───── Data records

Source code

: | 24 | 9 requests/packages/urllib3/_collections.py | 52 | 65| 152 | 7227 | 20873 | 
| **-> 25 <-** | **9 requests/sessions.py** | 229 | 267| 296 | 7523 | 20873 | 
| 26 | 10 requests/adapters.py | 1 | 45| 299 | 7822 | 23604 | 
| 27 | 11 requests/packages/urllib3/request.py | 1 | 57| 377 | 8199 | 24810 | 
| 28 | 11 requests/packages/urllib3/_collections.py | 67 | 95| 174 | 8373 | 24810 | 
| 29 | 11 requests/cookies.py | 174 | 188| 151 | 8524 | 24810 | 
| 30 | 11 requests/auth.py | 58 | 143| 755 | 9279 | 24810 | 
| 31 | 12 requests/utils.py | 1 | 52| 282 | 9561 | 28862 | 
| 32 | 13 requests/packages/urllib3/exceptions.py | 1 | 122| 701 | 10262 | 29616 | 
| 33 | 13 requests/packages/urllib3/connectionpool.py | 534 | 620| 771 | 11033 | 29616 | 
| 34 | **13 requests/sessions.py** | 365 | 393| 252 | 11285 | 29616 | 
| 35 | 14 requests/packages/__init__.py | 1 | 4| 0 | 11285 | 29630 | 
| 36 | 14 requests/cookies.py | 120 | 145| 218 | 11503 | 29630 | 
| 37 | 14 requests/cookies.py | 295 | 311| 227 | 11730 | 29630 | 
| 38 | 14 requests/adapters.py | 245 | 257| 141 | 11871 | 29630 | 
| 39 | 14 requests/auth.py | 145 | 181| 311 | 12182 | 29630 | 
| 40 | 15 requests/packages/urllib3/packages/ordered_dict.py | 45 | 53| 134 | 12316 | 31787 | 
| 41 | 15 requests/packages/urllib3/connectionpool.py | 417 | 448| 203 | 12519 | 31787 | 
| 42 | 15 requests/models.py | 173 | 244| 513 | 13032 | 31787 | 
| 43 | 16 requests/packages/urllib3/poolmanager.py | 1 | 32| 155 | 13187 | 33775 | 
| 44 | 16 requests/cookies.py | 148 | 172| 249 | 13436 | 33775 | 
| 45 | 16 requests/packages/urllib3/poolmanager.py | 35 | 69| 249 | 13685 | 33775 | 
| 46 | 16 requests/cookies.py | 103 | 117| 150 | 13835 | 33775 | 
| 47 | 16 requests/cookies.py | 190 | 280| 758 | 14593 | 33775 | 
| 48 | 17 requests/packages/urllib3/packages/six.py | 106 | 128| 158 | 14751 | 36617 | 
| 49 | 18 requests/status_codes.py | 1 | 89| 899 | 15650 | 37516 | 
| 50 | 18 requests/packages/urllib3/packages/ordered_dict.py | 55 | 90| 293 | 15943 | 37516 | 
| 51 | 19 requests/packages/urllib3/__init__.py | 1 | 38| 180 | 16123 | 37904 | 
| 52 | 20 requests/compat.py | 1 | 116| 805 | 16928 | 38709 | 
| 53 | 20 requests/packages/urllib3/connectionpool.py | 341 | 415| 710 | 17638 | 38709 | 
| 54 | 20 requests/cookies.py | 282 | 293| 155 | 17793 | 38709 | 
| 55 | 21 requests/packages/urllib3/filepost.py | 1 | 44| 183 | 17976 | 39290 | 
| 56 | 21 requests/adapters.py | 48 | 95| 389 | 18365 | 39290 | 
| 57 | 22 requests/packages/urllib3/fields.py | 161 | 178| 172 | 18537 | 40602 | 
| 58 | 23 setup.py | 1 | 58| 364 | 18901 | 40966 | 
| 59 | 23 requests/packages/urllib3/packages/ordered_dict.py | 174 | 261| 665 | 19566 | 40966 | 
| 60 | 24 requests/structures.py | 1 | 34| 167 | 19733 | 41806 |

──────────

» Request: Reproduce, word for word and in full, only the lines above that start at the line with "8373 | 24810 |" and run through the line with "11871 | 29630 |", both ends included.

» Solution for this problem:
| 28 | 11 requests/packages/urllib3/_collections.py | 67 | 95| 174 | 8373 | 24810 | 
| 29 | 11 requests/cookies.py | 174 | 188| 151 | 8524 | 24810 | 
| 30 | 11 requests/auth.py | 58 | 143| 755 | 9279 | 24810 | 
| 31 | 12 requests/utils.py | 1 | 52| 282 | 9561 | 28862 | 
| 32 | 13 requests/packages/urllib3/exceptions.py | 1 | 122| 701 | 10262 | 29616 | 
| 33 | 13 requests/packages/urllib3/connectionpool.py | 534 | 620| 771 | 11033 | 29616 | 
| 34 | **13 requests/sessions.py** | 365 | 393| 252 | 11285 | 29616 | 
| 35 | 14 requests/packages/__init__.py | 1 | 4| 0 | 11285 | 29630 | 
| 36 | 14 requests/cookies.py | 120 | 145| 218 | 11503 | 29630 | 
| 37 | 14 requests/cookies.py | 295 | 311| 227 | 11730 | 29630 | 
| 38 | 14 requests/adapters.py | 245 | 257| 141 | 11871 | 29630 | 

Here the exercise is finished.